▸ **Your task**
Retype exactly the lines from the one holding "X354147Y257410D01*" through the final line of the data, both included.

[Start of section]

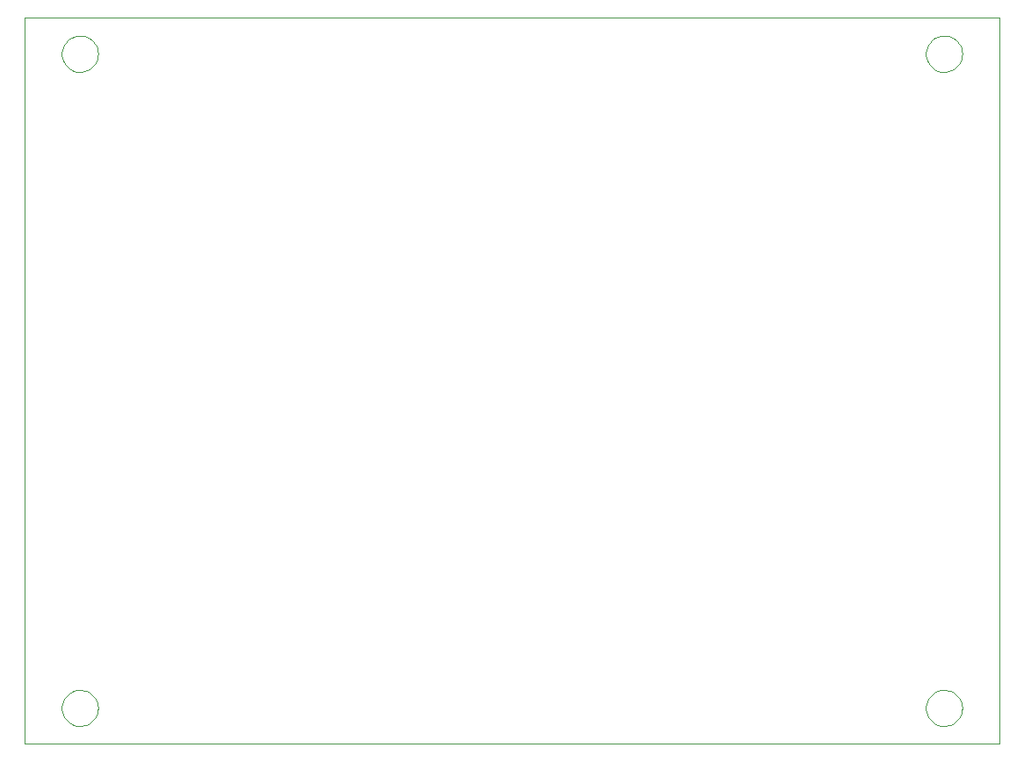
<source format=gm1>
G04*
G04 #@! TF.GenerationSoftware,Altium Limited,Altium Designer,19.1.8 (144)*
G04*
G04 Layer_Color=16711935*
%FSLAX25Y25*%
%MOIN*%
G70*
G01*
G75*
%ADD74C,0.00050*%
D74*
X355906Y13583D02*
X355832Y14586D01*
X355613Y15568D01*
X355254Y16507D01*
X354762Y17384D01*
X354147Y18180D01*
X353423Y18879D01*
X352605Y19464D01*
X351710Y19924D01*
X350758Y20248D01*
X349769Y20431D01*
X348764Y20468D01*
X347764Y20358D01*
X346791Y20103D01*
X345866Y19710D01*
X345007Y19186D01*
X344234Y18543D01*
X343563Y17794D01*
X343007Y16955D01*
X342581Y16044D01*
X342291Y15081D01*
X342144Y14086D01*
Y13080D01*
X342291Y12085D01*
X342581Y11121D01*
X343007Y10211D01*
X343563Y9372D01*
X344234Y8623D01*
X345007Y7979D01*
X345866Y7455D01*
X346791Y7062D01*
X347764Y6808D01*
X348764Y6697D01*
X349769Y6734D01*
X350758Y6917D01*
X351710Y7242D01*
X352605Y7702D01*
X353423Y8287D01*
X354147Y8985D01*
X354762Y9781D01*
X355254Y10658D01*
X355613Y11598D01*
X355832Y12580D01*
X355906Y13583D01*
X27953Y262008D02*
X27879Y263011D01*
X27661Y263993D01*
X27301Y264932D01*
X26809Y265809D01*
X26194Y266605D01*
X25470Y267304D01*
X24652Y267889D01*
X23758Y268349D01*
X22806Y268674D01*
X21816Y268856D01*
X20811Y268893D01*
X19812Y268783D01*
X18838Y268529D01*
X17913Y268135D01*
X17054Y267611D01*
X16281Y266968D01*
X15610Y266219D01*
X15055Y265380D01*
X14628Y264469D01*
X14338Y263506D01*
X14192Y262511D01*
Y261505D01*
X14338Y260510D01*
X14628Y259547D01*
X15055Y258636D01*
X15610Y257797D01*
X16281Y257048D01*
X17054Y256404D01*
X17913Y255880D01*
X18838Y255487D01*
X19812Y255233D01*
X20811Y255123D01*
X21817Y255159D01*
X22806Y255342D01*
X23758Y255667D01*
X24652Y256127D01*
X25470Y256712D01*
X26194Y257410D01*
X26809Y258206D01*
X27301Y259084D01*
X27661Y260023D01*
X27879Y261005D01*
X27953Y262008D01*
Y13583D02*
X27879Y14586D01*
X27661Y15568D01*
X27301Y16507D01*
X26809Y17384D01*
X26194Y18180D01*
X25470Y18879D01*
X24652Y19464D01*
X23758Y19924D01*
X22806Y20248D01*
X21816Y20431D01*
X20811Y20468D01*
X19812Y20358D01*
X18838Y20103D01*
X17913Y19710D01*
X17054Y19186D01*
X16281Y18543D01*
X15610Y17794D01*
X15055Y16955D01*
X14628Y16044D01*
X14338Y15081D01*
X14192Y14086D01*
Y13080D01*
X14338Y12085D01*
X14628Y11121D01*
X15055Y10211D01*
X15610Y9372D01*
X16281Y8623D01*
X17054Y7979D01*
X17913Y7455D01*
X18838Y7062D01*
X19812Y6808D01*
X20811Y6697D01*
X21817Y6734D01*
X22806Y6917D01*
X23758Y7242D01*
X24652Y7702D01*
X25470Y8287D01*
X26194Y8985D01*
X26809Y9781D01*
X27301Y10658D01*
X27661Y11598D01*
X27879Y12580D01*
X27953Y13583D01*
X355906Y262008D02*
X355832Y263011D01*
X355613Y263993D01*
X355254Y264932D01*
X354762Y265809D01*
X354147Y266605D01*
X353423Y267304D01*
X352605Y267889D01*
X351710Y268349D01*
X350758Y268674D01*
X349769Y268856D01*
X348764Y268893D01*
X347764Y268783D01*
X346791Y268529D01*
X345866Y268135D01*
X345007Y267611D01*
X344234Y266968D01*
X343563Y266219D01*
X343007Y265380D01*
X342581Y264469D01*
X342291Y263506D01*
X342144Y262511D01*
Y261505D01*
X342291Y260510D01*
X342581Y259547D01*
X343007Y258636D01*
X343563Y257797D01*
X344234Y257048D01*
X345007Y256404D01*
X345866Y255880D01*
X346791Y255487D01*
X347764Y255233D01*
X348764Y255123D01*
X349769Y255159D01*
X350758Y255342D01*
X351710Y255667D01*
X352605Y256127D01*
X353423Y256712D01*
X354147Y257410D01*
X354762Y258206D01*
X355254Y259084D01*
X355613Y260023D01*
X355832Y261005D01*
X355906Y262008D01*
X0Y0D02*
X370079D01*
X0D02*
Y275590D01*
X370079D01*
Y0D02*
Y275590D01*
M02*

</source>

[End of section]

▸ **Exercise result**
X354147Y257410D01*
X354762Y258206D01*
X355254Y259084D01*
X355613Y260023D01*
X355832Y261005D01*
X355906Y262008D01*
X0Y0D02*
X370079D01*
X0D02*
Y275590D01*
X370079D01*
Y0D02*
Y275590D01*
M02*

</source>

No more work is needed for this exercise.